Darum gehts
Abfall vermeiden gehört zur Königsdisziplin der Nachhaltigkeit. Sogenannte Unverpackt-Läden, bei denen Kundinnen Produkte wie Nudeln, Cornflakes oder Waschmittel in eigene Gläser, Dosen und Säckli abfüllen, machen abfalllosen Konsum möglich.
Nachdem 2018 der erste Unverpackt-Laden der Schweiz eröffnete, schossen diese wie Pilze aus dem Boden. Bis 2022 gab es schweizweit rund 60 Filialen, schätzt Natalie Jacot (34), Präsidentin von Unverpackt Schweiz. Aber der Zero-Waste-Boom lässt nach. Dann gings abwärts. Heute rechnet der Verband noch mit 35 bis 40 Geschäften. Immer mehr solcher Läden müssen ihre Türen für immer schliessen.
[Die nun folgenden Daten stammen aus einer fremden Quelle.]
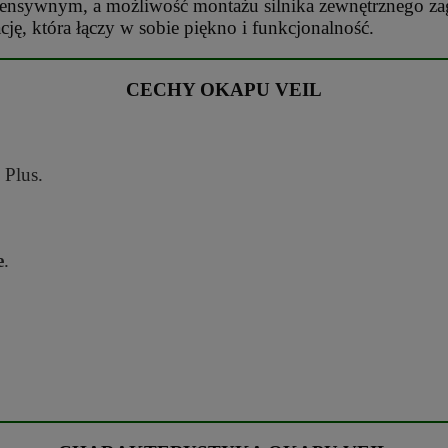
ntensywnym, a możliwość montażu silnika zewnętrznego z
ję, która łączy w sobie piękno i funkcjonalność.
CECHY OKAPU VEIL
 Plus.
e
.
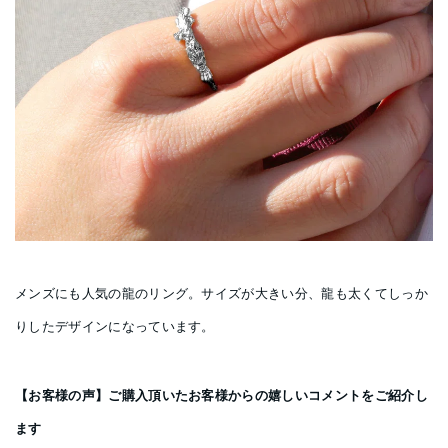
メンズにも人気の龍のリング。サイズが大きい分、龍も太くてしっか
りしたデザインになっています。
【お客様の声】ご購入頂いたお客様からの嬉しいコメントをご紹介し
ます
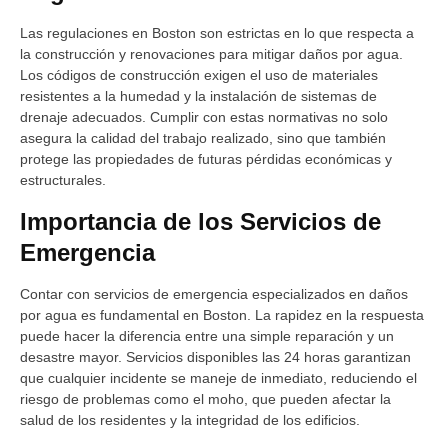
Las regulaciones en Boston son estrictas en lo que respecta a
la construcción y renovaciones para mitigar daños por agua.
Los códigos de construcción exigen el uso de materiales
resistentes a la humedad y la instalación de sistemas de
drenaje adecuados. Cumplir con estas normativas no solo
asegura la calidad del trabajo realizado, sino que también
protege las propiedades de futuras pérdidas económicas y
estructurales.
Importancia de los Servicios de
Emergencia
Contar con servicios de emergencia especializados en daños
por agua es fundamental en Boston. La rapidez en la respuesta
puede hacer la diferencia entre una simple reparación y un
desastre mayor. Servicios disponibles las 24 horas garantizan
que cualquier incidente se maneje de inmediato, reduciendo el
riesgo de problemas como el moho, que pueden afectar la
salud de los residentes y la integridad de los edificios.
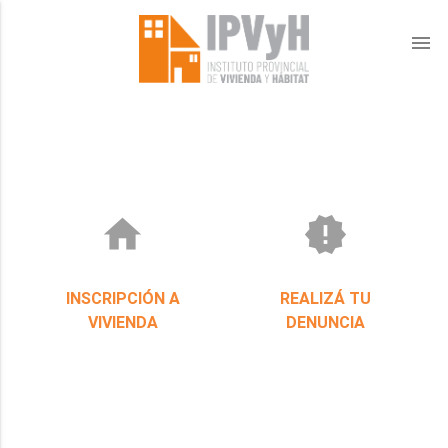
menu
home
new_releases
INSCRIPCIÓN A
REALIZÁ TU
VIVIENDA
DENUNCIA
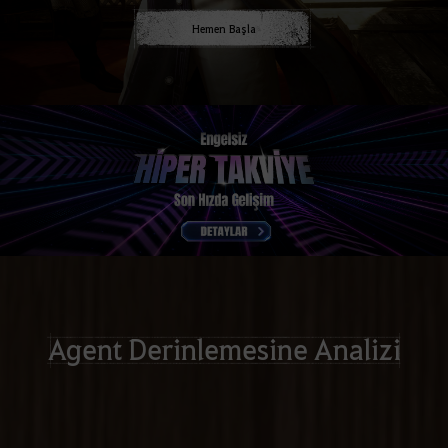
Hemen Başla
Agent Derinlemesine Analizi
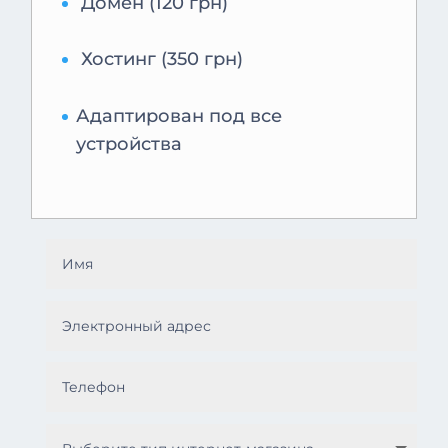
Домен (120 грн)
Хостинг (350 грн)
Адаптирован под все
устройства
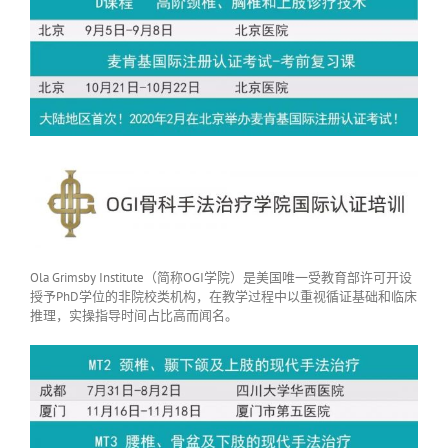
Ola Grimsby Institute（简称OGI学院）是美国唯一受教育部许可开设
授予PhD学位的非院校类机构，在教学过程中以重视循证基础和临床
推理，实操指导时间占比高而闻名。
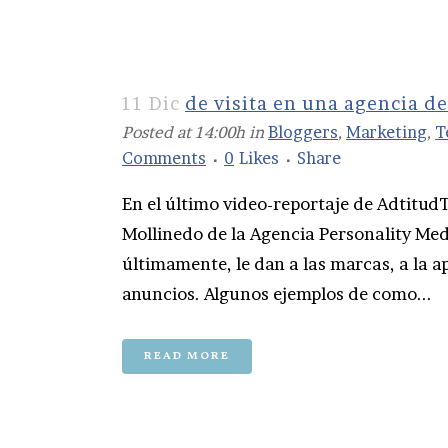
11 Dic
de visita en una agencia d
Posted at 14:00h
in
Bloggers
,
Marketing
,
T
Comments
0
Likes
Share
En el último video-reportaje de AdtitudT
Mollinedo de la Agencia Personality Med
últimamente, le dan a las marcas, a la a
anuncios. Algunos ejemplos de como...
READ MORE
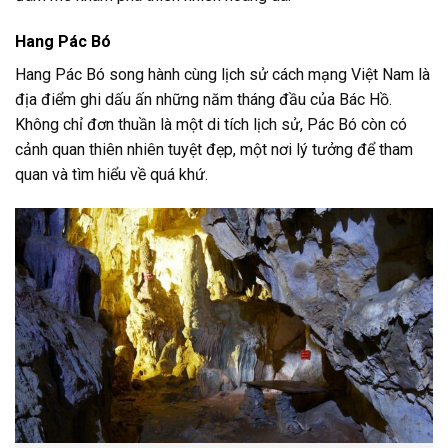
Hang Pác Bó
Hang Pác Bó song hành cùng lịch sử cách mạng Việt Nam là
địa điểm ghi dấu ấn những năm tháng đầu của Bác Hồ.
Không chỉ đơn thuần là một di tích lịch sử, Pác Bó còn có
cảnh quan thiên nhiên tuyệt đẹp, một nơi lý tưởng để tham
quan và tìm hiểu về quá khứ.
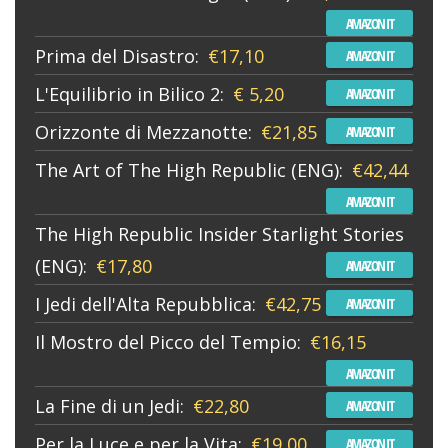
AMAZON IT
Prima del Disastro:
€17,10
AMAZON IT
L'Equilibrio in Bilico 2:
€ 5,20
AMAZON IT
Orizzonte di Mezzanotte:
€21,85
AMAZON IT
The Art of The High Republic (ENG):
€42,44
AMAZON IT
The High Republic Insider Starlight Stories
(ENG):
€17,80
AMAZON IT
I Jedi dell'Alta Repubblica:
€42,75
AMAZON IT
Il Mostro del Picco del Tempio:
€16,15
AMAZON IT
La Fine di un Jedi:
€22,80
AMAZON IT
Per la Luce e per la Vita:
€19,00
AMAZON IT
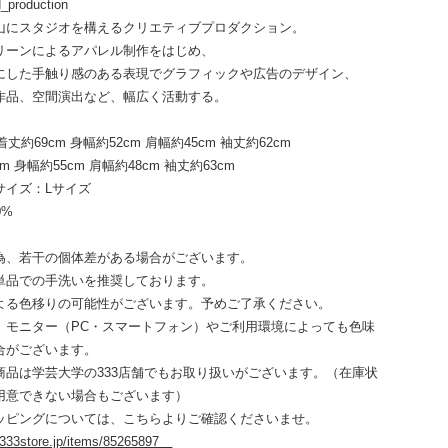
production
山にスタジオを構えるクリエティブプロダクション。
リーンによるアパレル制作をはじめ、
にした手触り感のある表現でグラフィックや広告のデザイン、
作品、空間演出など、幅広く活動する。
丈約69cm 身幅約52cm 肩幅約45cm 袖丈約62cm
cm 身幅約55cm 肩幅約48cm 袖丈約63cm
サイズ：Lサイズ
0%
為、若干の個体差がある場合がございます。
単品での手洗いを推奨しております。
よる色移りの可能性がございます。予めご了承ください。
、モニター（PC・スマートフォン）やご利用環境によっても色味
合がございます。
商品は学芸大学の333店舗でもお取り扱いがございます。（在庫状
用意できない場合もございます）
ッピングについては、こちらよりご確認くださいませ。
.333store.jp/items/85265897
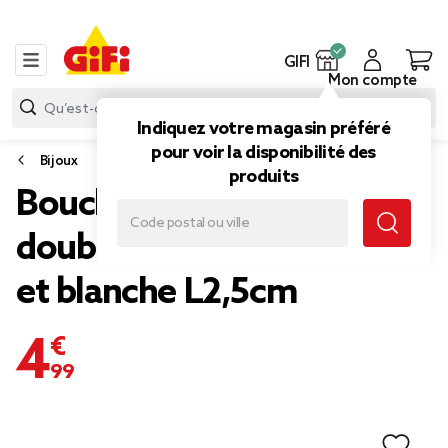
GIFI
Mon compte
Indiquez votre magasin préféré
pour voir la disponibilité des
Bijoux
produits
Boucles d'oreilles époxy
double fleur de tiaré jaune
et blanche L2,5cm
4,99 €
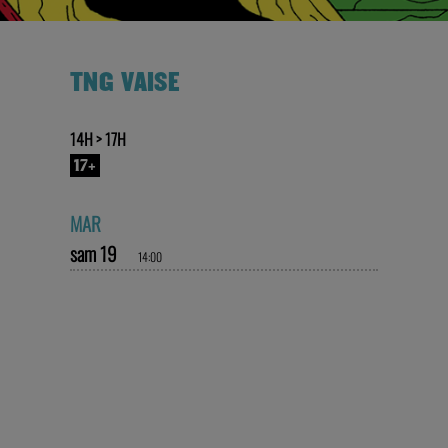
TNG VAISE
14H > 17H
17+
MAR
sam 19
14:00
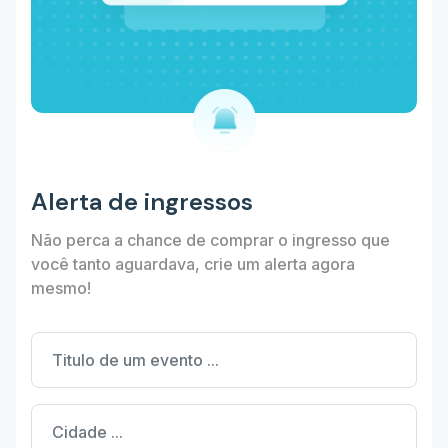
Alerta de ingressos
Não perca a chance de comprar o ingresso que
você tanto aguardava, crie um alerta agora
mesmo!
Zuletzt der Betrieb «Bare Ware» in Winterthur ZH, wie die beiden Gründerinnen auf der Plattform Instagram verkündeten.
Betriebe müssen umstellen
Nachhaltige Lebensmittel sind gemäss der jüngsten EIT Food Studie der EU nur noch für wenige eine Priorität. Demnach möchte nur noch knapp jeder Zehnte einer nachhaltigen Ernährung den Vorrang einräumen.
Auch Diana Zucca (62), die den Unverpackt-Laden Peperohni in Schaffhausen führt, bekommt den rückläufigen Trend und die sinkende Nachfrage zu spüren. «Wir gehören zu den wenigen, die das Geschäft noch durchziehen», sagt sie zu Blick. Aber auch das sei nur möglich, weil der Betrieb 2023 sein Angebot ausweitete. Im Peperohni gibt es zusätzlich ein kleines Bistro. Zudem führt Zucca einen Catering-Service. «Wären wir ein reiner Unverpackt-Laden geblieben, hätten wir schon längst Insolvenz anmelden müssen», sagt Zucca.
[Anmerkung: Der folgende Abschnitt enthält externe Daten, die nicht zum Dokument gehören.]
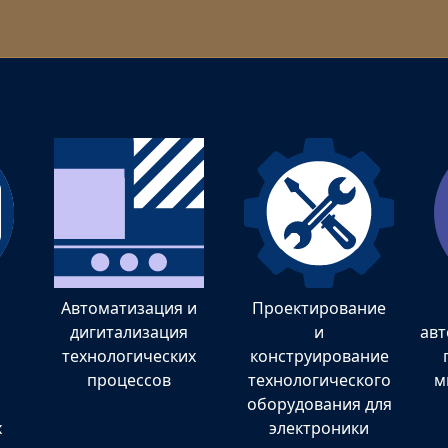
Автоматизация и
Проектирование
дигитализация
и
ав
технологических
конструирование
процессов
технологического
м
оборудования для
х
электроники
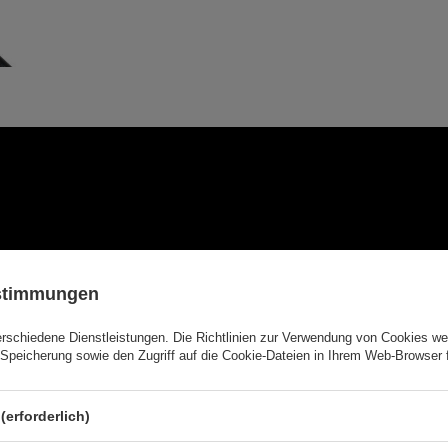
ustimmungen
erschiedene Dienstleistungen. Die
Richtlinien zur Verwendung von Cookies
wer
Speicherung sowie den Zugriff auf die Cookie-Dateien in Ihrem Web-Browser 
(erforderlich)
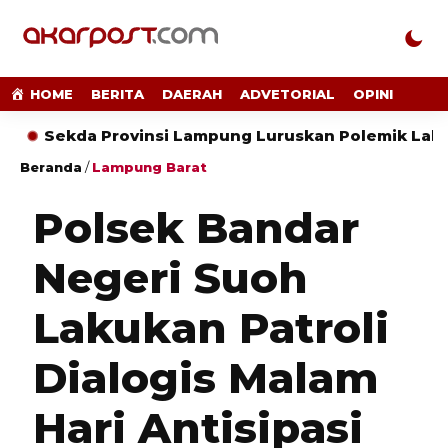
HOME
BERITA
DAERAH
ADVETORIAL
OPINI
Sekda Provinsi Lampung Luruskan Polemik Lahan di J
Beranda
/
Lampung Barat
Polsek Bandar
Negeri Suoh
Lakukan Patroli
Dialogis Malam
Hari Antisipasi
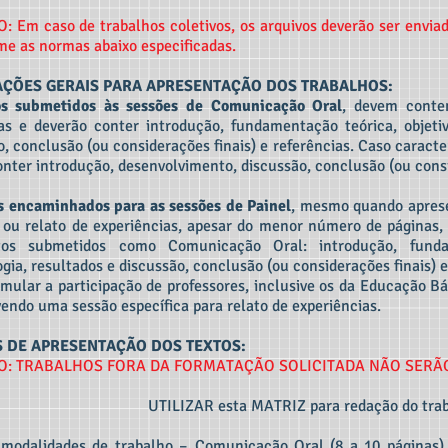
 Em caso de trabalhos coletivos, os arquivos deverão ser enviad
me as normas abaixo especificadas.
AÇÕES GERAIS PARA APRESENTAÇÃO DOS TRABALHOS:
os submetidos às sessões de Comunicação Oral
, devem contem
das e deverão conter introdução, fundamentação teórica, objeti
o, conclusão (ou considerações finais) e referências. Caso caract
nter introdução, desenvolvimento, discussão, conclusão (ou consid
s encaminhados para as sessões de Painel
, mesmo quando aprese
 ou relato de experiências, apesar do menor número de páginas,
tos submetidos como Comunicação Oral: introdução, fundam
gia, resultados e discussão, conclusão (ou considerações finais) e
imular a participação de professores, inclusive os da Educação B
vendo uma sessão específica para relato de experiências.
 DE APRESENTAÇÃO DOS TEXTOS:
O: TRABALHOS FORA DA FORMATAÇÃO SOLICITADA NÃO SERÃ
UTILIZAR esta MATRIZ para redação do trab
modalidades de trabalho – Comunicação Oral (8 a 10 páginas) 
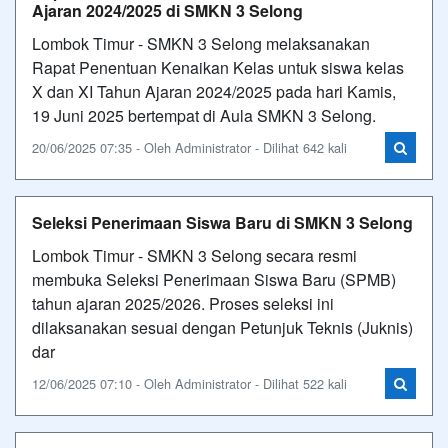
Ajaran 2024/2025 di SMKN 3 Selong
Lombok Timur - SMKN 3 Selong melaksanakan
Rapat Penentuan Kenaikan Kelas untuk siswa kelas
X dan XI Tahun Ajaran 2024/2025 pada hari Kamis,
19 Juni 2025 bertempat di Aula SMKN 3 Selong.
20/06/2025 07:35 - Oleh Administrator - Dilihat 642 kali
Seleksi Penerimaan Siswa Baru di SMKN 3 Selong
Lombok Timur - SMKN 3 Selong secara resmi
membuka Seleksi Penerimaan Siswa Baru (SPMB)
tahun ajaran 2025/2026. Proses seleksi ini
dilaksanakan sesuai dengan Petunjuk Teknis (Juknis)
dar
12/06/2025 07:10 - Oleh Administrator - Dilihat 522 kali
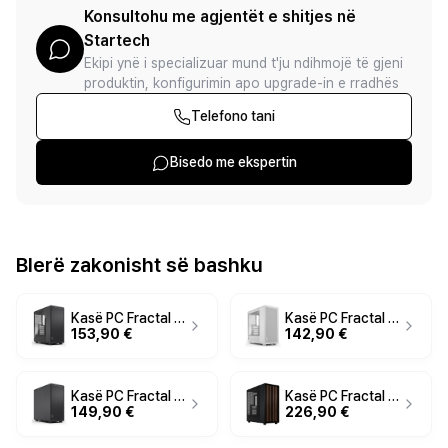
Konsultohu me agjentët e shitjes në
Startech
Ekipi ynë i specializuar mund t'ju ndihmojë të gjeni
produktin, konfigurimin apo upgrade-in e rradhës
Telefono tani
Bisedo me ekspertin
Blerë zakonisht së bashku
Kasë PC Fractal Design Epoch Black TG Light Tint / Midi Tower / 3x 120mm Fan / ATX / SSD 2.5" - Zezë
Kasë PC Fractal Design Epoch White TG Clear Tint / Midi Tower / 3x 120mm Fan / ATX / SSD 2.5" - Bardhë
153,90 €
142,90 €
Kasë PC Fractal Design Epoch Black Solid / Midi Tower / 3x 120mm Fan / ATX / SSD 2.5" - Zezë
Kasë PC Fractal Design North XL / Desktop / ATX / 3x 140mm Fan - Zezë
149,90 €
226,90 €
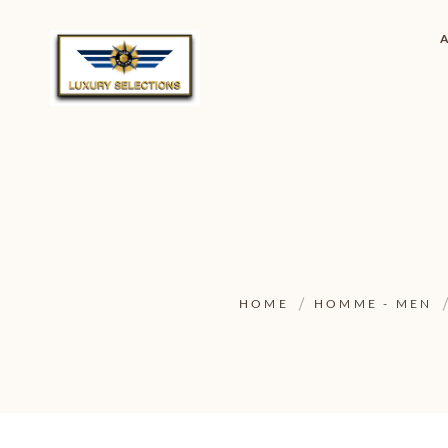
HOME
HOMME - MEN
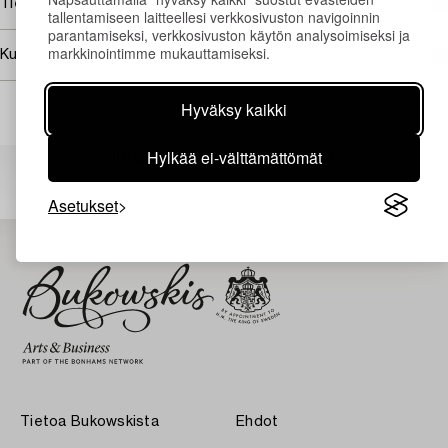
Tietoa ostamisesta
tallentamiseen laitteellesi verkkosivuston navigoinnin
parantamiseksi, verkkosivuston käytön analysoimiseksi ja
markkinointimme mukauttamiseksi.
Kuvan käyttöoikeudet
Hyväksy kaikki
Hylkää ei-välttämättömät
Muiden katsomia kohteita
Asetukset
Tietoa Bukowskista
Ehdot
Den Betrieb umzustellen oder zu erweitern ist für Zucca die einzige Chance für Unverpackt-Betriebe. «Man darf sich nicht vormachen, dass das Konzept allein heute noch funktioniert», so die Unternehmerin. Schwarze Zahlen schreibt Zuccas Unverpackt-Laden trotzdem nicht. Sie bezahle sich selbst nach wie vor zu wenig Lohn für ihre Arbeitsstunden aus und habe einige freiwillige Helfer.
Stadtmilieu ist kein Erfolgsrezept
Zucca weiss: Der Standort allein macht ein Geschäft noch lange nicht erfolgreich. «Linksgrüne Städte wie Zürich oder Basel scheinen auf den ersten Blick perfekt, um ins Unverpackt-Business einzusteigen. Aber man darf sich keinesfalls allein auf diese Zielgruppe verlassen», sagt sie. «Ich weiss von jungen, links wählenden Schaffhausern, die unseren Laden kennen, aber trotzdem nur sporadisch oder gar nicht kommen.» Ältere würden den Laden hingegen gerne und regelmässig besuchen. «Wahrscheinlich, weil sie diese Art des Einkaufens noch von früher kennen», vermutet Zucca.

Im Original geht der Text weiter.